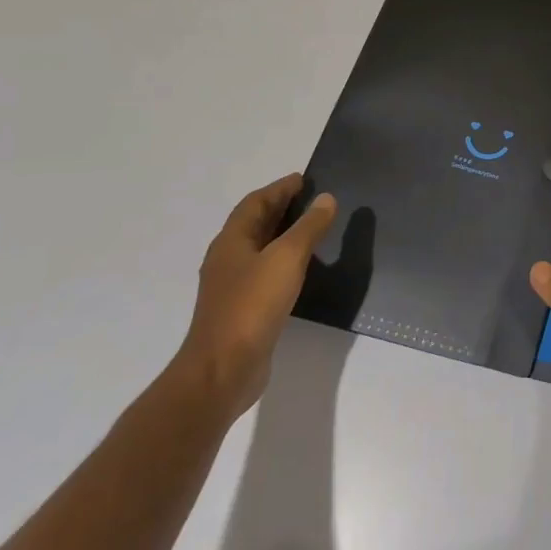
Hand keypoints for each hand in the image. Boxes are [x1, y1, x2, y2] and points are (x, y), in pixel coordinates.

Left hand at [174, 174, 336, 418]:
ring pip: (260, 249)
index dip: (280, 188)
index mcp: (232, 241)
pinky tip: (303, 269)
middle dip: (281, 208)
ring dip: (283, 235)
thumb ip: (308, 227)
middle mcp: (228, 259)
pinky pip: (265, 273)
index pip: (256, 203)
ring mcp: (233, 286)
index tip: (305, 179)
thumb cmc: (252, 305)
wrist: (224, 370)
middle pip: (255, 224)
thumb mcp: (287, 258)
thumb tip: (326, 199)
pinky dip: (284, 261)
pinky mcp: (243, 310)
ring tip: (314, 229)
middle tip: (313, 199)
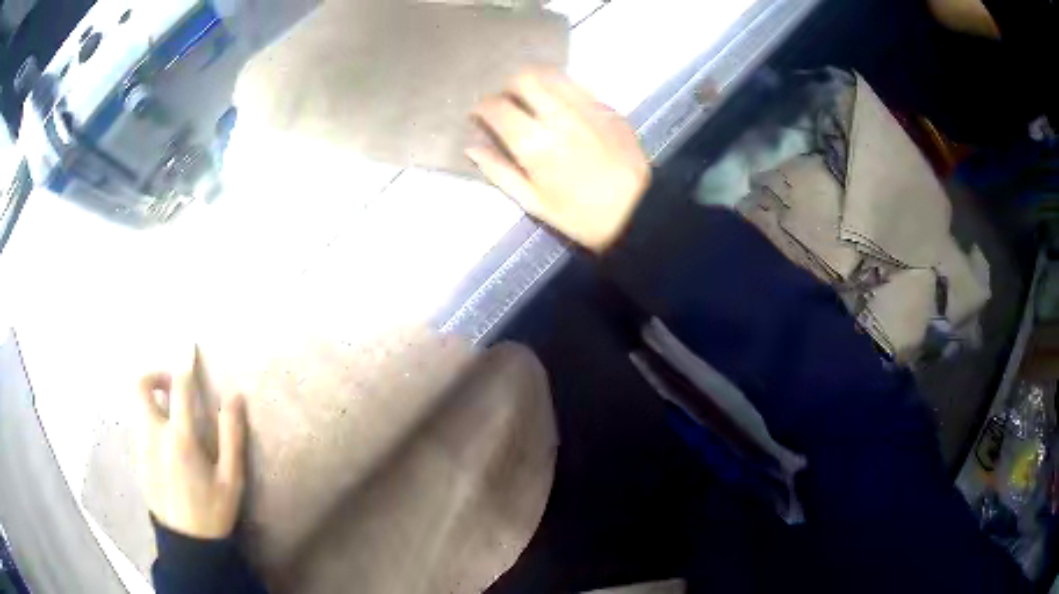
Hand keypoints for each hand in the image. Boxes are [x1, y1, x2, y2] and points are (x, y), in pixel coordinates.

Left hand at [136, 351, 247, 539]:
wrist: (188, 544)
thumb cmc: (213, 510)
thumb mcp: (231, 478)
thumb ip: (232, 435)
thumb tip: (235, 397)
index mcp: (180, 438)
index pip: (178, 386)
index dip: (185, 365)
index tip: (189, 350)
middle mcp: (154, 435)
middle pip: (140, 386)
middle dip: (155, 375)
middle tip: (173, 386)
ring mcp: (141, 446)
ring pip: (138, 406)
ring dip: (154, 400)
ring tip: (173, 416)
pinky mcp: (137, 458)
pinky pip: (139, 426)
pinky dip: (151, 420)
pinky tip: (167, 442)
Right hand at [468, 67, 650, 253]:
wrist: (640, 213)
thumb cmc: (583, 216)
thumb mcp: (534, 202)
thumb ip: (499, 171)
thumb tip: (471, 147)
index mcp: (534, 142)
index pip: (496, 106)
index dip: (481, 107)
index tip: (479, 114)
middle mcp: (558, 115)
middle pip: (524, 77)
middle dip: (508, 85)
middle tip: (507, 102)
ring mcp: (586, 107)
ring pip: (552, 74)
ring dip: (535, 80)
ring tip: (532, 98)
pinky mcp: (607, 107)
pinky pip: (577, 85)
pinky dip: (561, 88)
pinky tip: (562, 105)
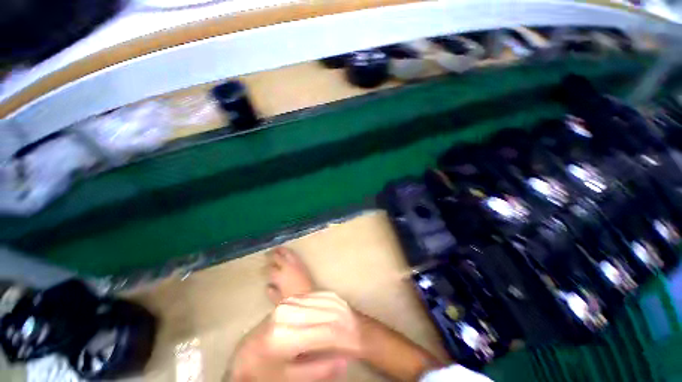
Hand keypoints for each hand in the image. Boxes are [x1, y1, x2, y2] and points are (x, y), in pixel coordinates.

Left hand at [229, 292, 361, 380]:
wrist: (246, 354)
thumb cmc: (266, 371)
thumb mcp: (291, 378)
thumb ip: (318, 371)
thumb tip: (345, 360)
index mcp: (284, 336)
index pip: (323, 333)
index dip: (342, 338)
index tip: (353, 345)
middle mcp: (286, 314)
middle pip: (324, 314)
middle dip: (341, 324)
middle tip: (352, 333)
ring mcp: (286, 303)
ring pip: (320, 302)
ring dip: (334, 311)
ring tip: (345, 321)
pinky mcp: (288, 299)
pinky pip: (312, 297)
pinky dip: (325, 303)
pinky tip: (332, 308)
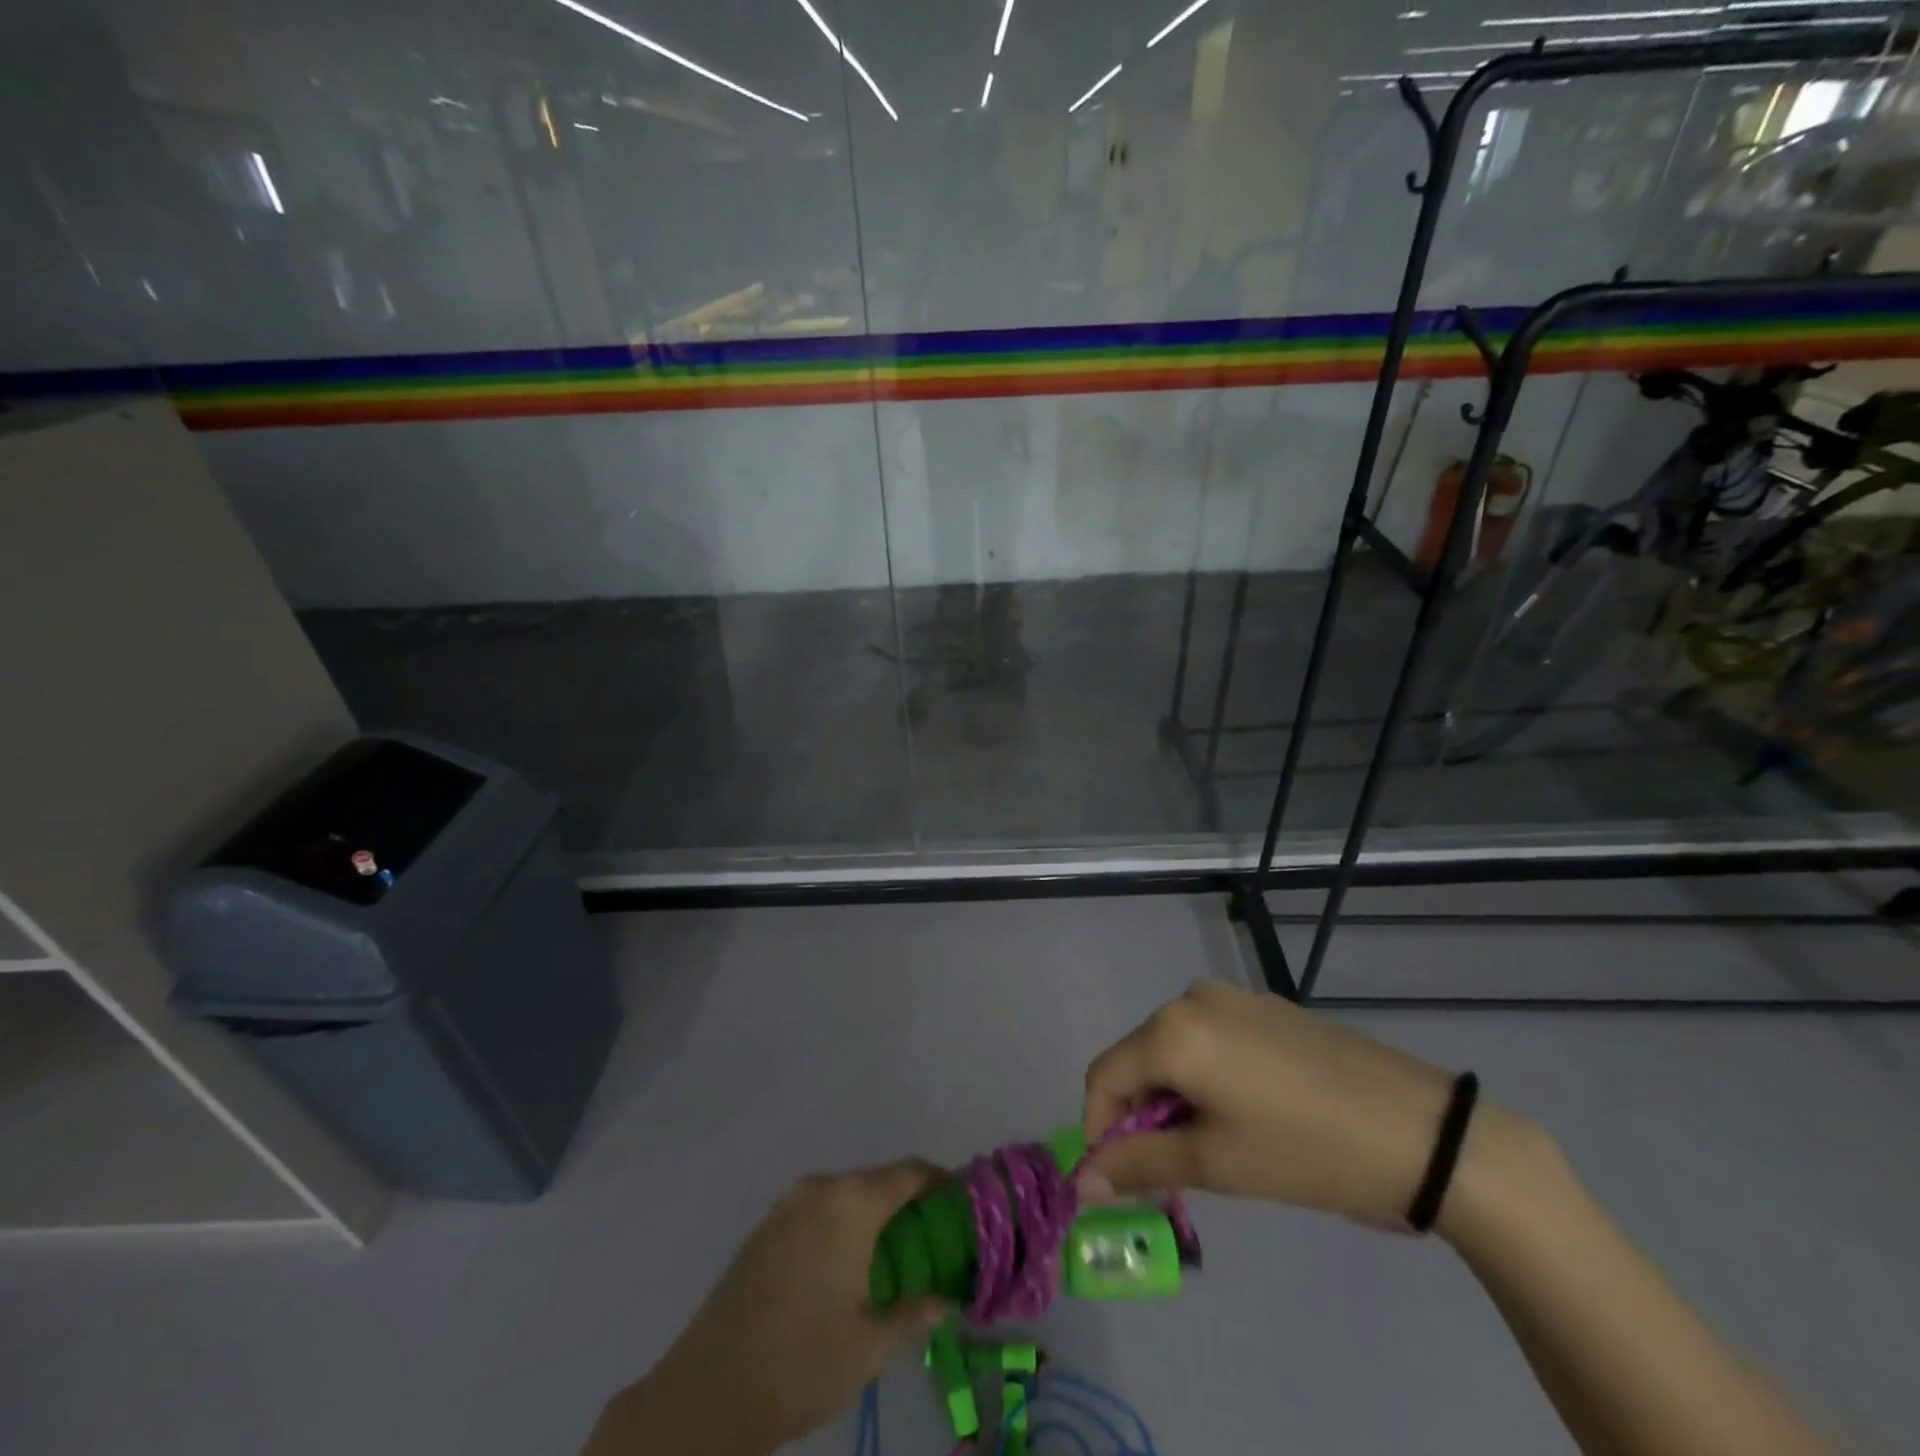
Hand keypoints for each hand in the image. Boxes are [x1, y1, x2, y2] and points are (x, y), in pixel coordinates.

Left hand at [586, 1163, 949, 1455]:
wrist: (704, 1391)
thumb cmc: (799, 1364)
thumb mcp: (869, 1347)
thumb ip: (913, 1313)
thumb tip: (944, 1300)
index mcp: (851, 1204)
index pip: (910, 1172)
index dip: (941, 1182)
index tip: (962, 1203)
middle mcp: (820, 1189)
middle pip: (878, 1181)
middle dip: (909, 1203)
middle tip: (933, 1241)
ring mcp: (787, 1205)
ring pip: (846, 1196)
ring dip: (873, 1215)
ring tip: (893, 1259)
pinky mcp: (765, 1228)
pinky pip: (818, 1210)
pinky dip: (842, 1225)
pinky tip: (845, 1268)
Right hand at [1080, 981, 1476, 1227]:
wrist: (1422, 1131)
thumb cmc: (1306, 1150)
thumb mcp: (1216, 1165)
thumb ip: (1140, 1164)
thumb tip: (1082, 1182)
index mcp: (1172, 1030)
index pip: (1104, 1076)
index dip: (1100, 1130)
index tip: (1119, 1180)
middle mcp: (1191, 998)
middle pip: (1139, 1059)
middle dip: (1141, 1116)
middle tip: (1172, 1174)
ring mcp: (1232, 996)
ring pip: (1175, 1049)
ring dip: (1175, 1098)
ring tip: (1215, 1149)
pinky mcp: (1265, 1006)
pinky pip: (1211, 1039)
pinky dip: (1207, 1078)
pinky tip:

WORK TO COMPLETE >> Repeat exactly the lines above from the one with "ring dip: (154, 400)" up to and including the one with "ring tip: (532, 98)". No other line belongs in the reply.

YOUR SOLUTION >>
ring dip: (154, 400)
ring tip: (173, 416)
pinky mcp: (137, 458)
pinky pip: (139, 426)
pinky dip: (151, 420)
pinky tip: (167, 442)
Right hand at [468, 67, 650, 253]:
wrist: (640, 213)
thumb cmc: (583, 216)
thumb mcp: (534, 202)
thumb ip: (499, 171)
thumb tip: (471, 147)
index mcp: (534, 142)
index pip: (496, 106)
index dip: (481, 107)
index tip: (479, 114)
middle mcp: (558, 115)
middle pip: (524, 77)
middle dip: (508, 85)
middle tip: (507, 102)
ring mcp: (586, 107)
ring pip: (552, 74)
ring dip: (535, 80)
ring tip: (532, 98)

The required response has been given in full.